After rising yesterday, the US dollar is weaker this morning thanks to concerns regarding progress on tax reforms and a possible US government shutdown this coming Friday. Yesterday, we published our broader thoughts on the dollar, arguing that the dollar is likely to remain subdued until a bigger catalyst can push inflation expectations higher. Looking at news, the House voted to begin the negotiation process with the Senate in order to reconcile the differences between the two tax bills. The Senate is expected to vote on the matter later this week. As the US government budget is set to run out this Friday, the threat of a possible shutdown is also weighing on the currency. Our medium-term outlook on the dollar remains neutral.
USD/JPY is down and currently trading just above 112.20. EUR/USD is up today and currently just above 1.1830. The pound is down, with GBP/USD currently above 1.3410.
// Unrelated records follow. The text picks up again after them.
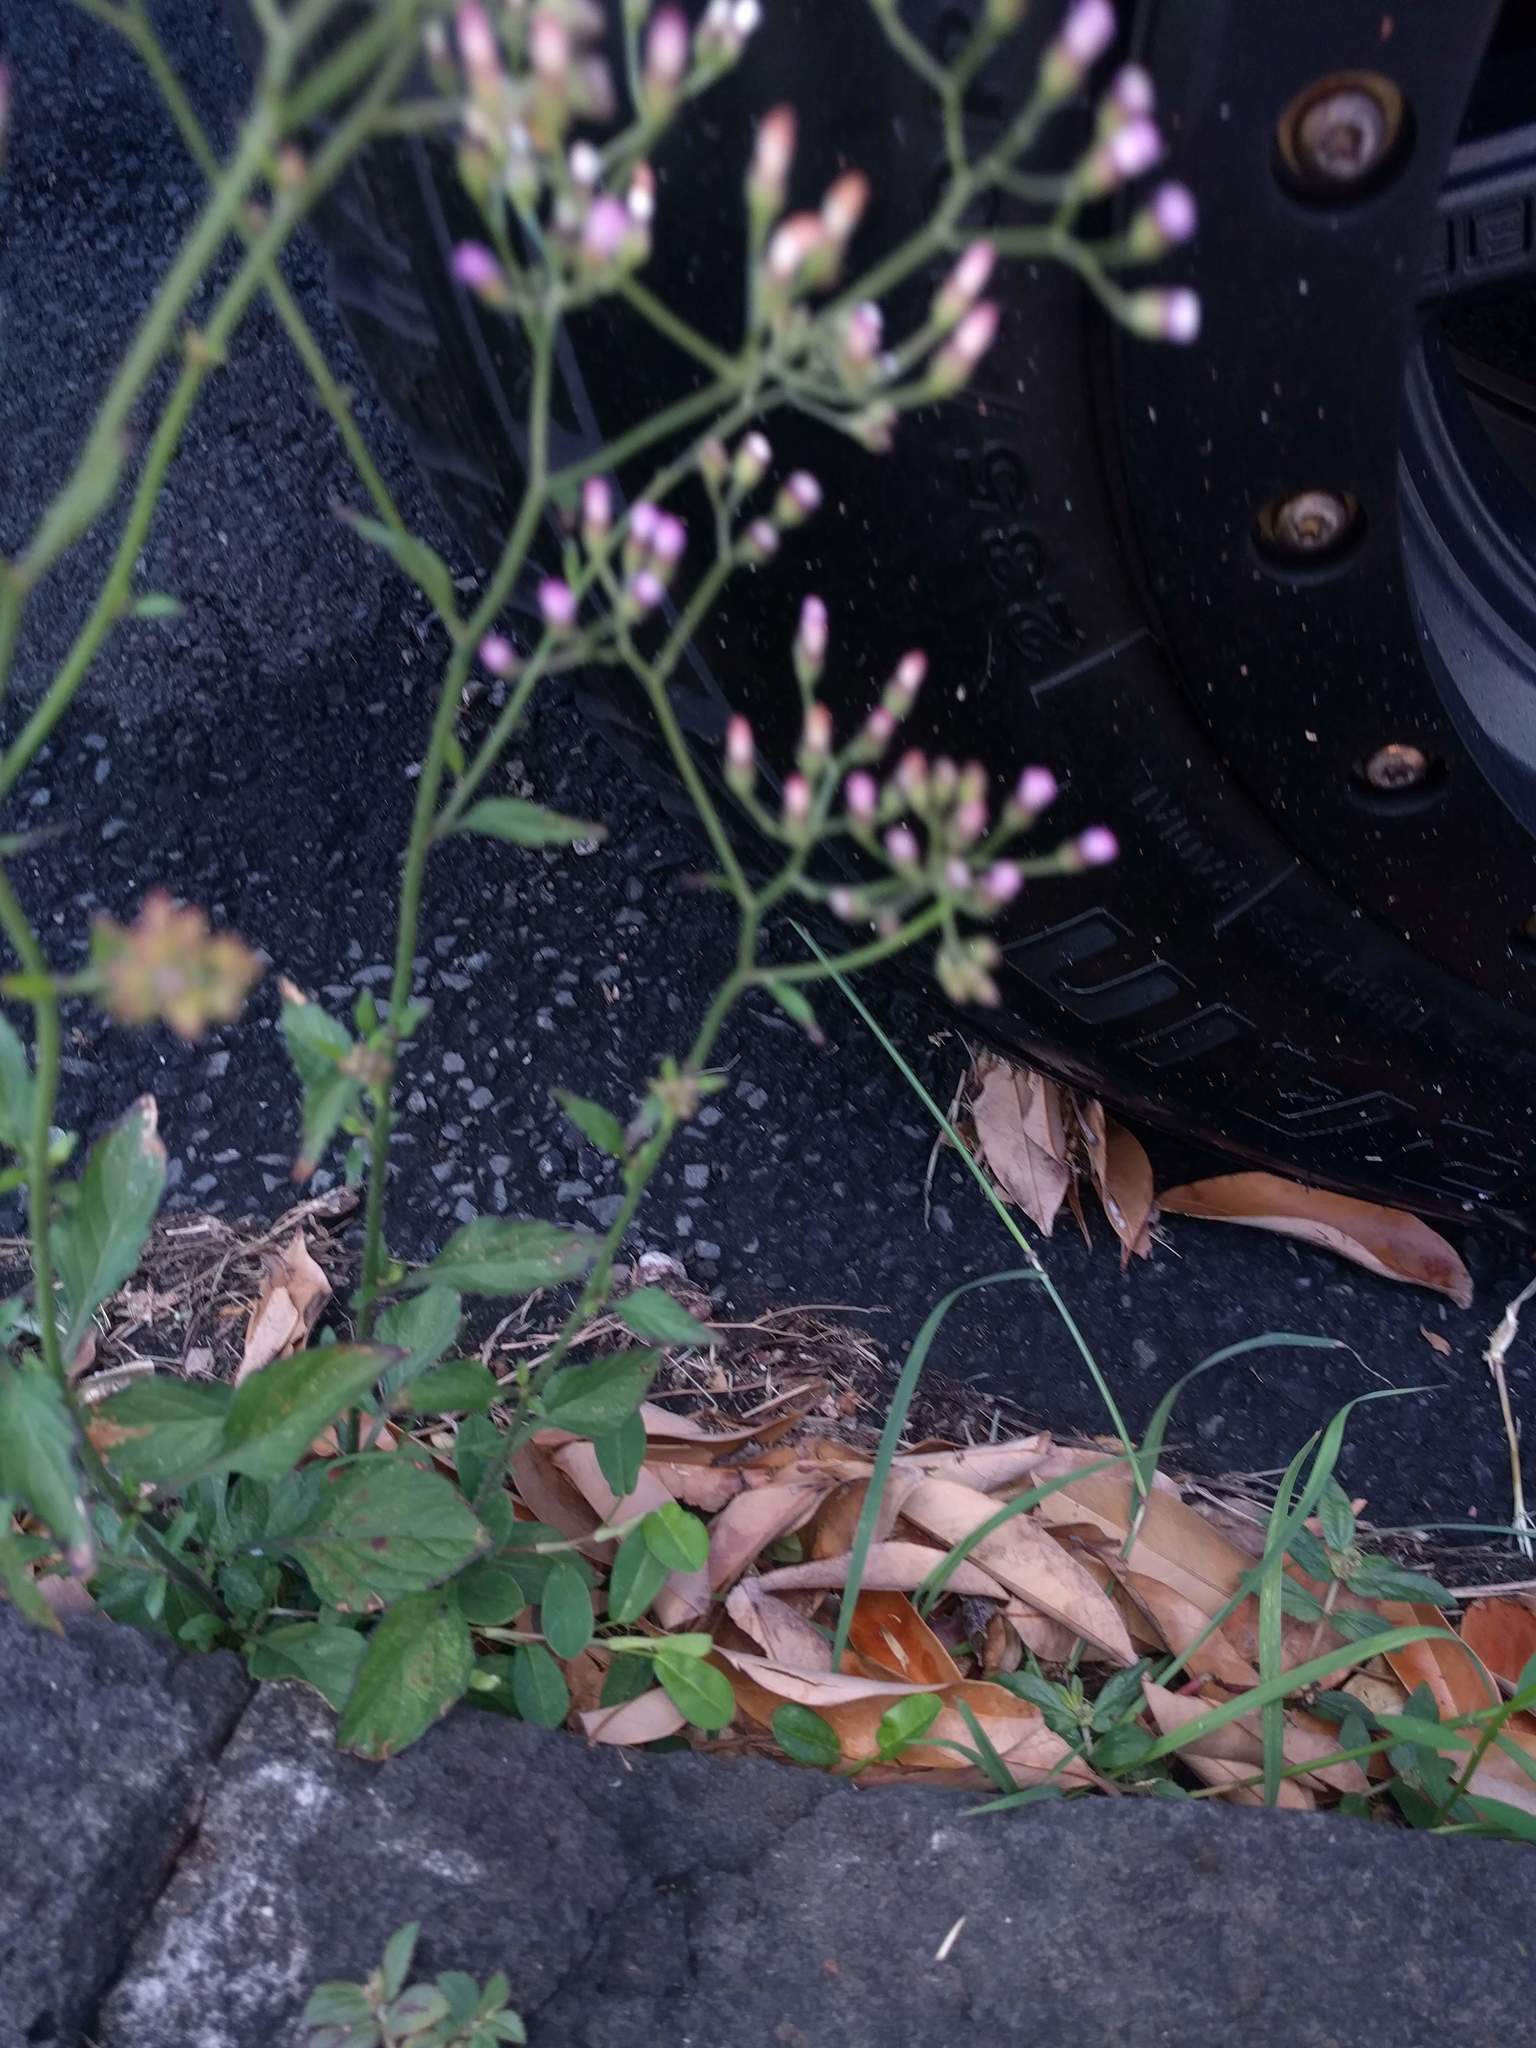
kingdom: Plantae
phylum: Tracheophyta
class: Magnoliopsida
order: Asterales
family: Asteraceae
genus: Cyanthillium
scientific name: Cyanthillium cinereum
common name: Little ironweed
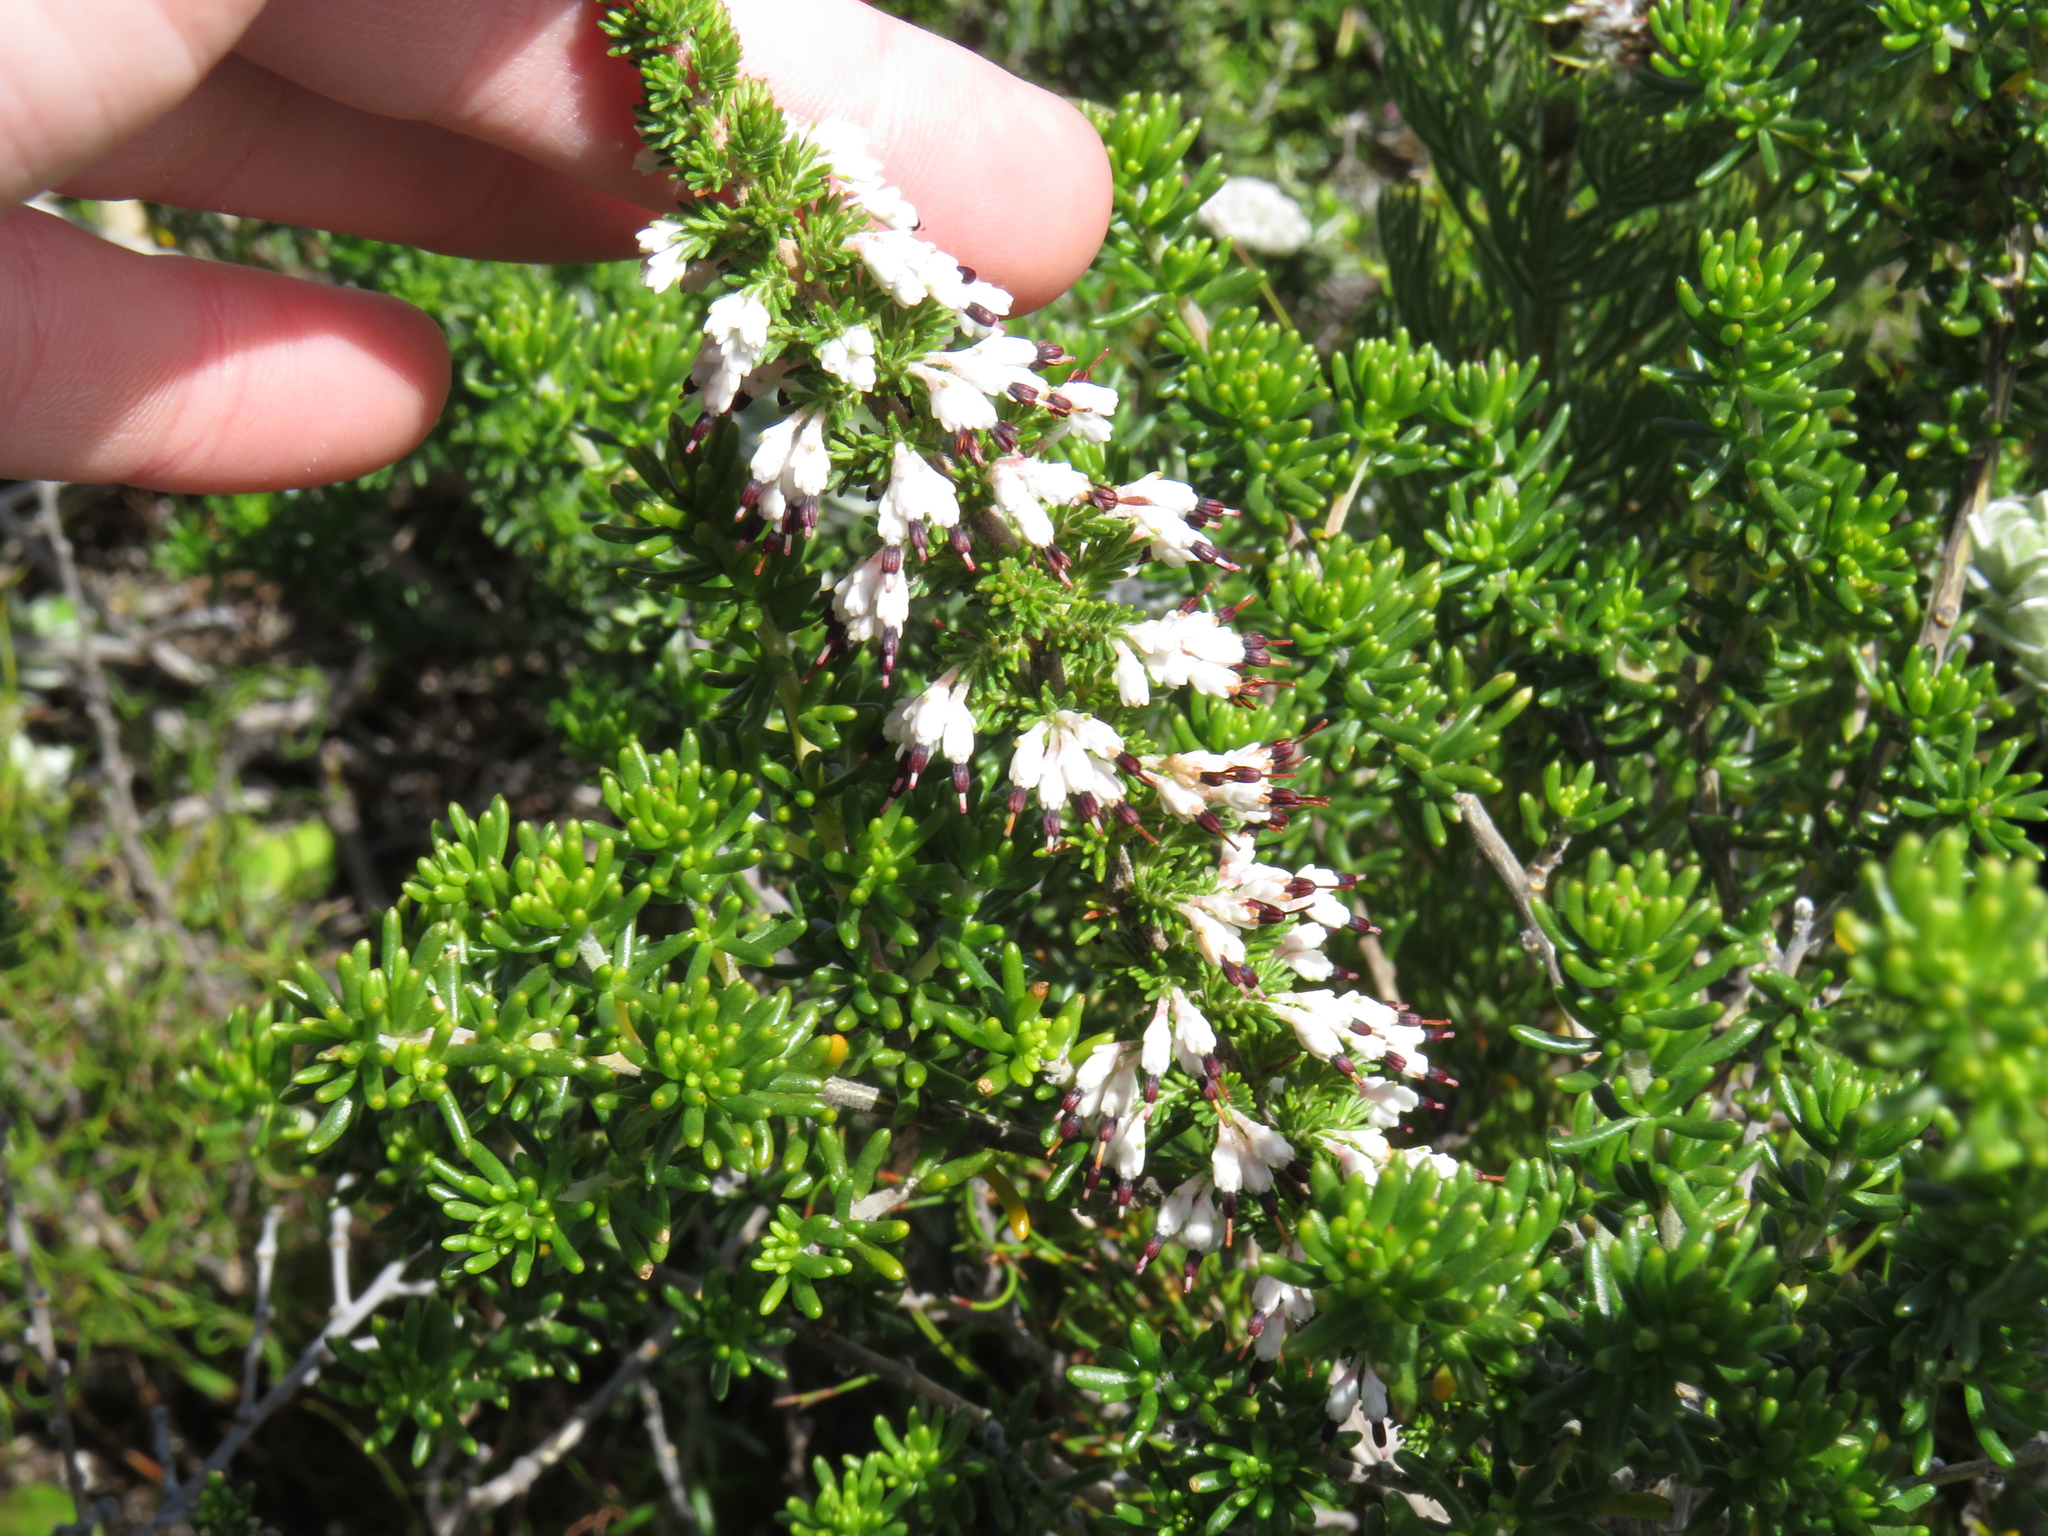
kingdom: Plantae
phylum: Tracheophyta
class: Magnoliopsida
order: Ericales
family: Ericaceae
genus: Erica
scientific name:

This week, we’ll see economic events including PMIs, nonfarm payrolls, and the US debt ceiling deadline. Month-over-month factory orders (-0.1% vs. -0.4% expected) and durable goods (-0.8%) were fairly weak. Markit Composite PMIs (54.5 vs. 55.2 prior) were lower than the previous print. ISM Non-Manufacturing PMIs (57.4 vs. 59 expected) were lower than expectations. The trade balance (-48.7b vs. -47.5b expected) was also worse than expected. Later today, we’ll get ADP jobs and nonfarm productivity. On Thursday we’ll get initial jobless claims and consumer credit. The most important day next week is Friday. On that day, we’ll get nonfarm payrolls and find out if Congress is able to extend the debt limit. Last week, the Senate passed the tax bill, helping to stoke future inflation expectations.
As the dollar rebounds from its lows in early September, we are upgrading the US dollar to neutral. The currency is neither overbought nor oversold today, and trades within a normal range. This is based on technical indicators when looking at a weekly chart.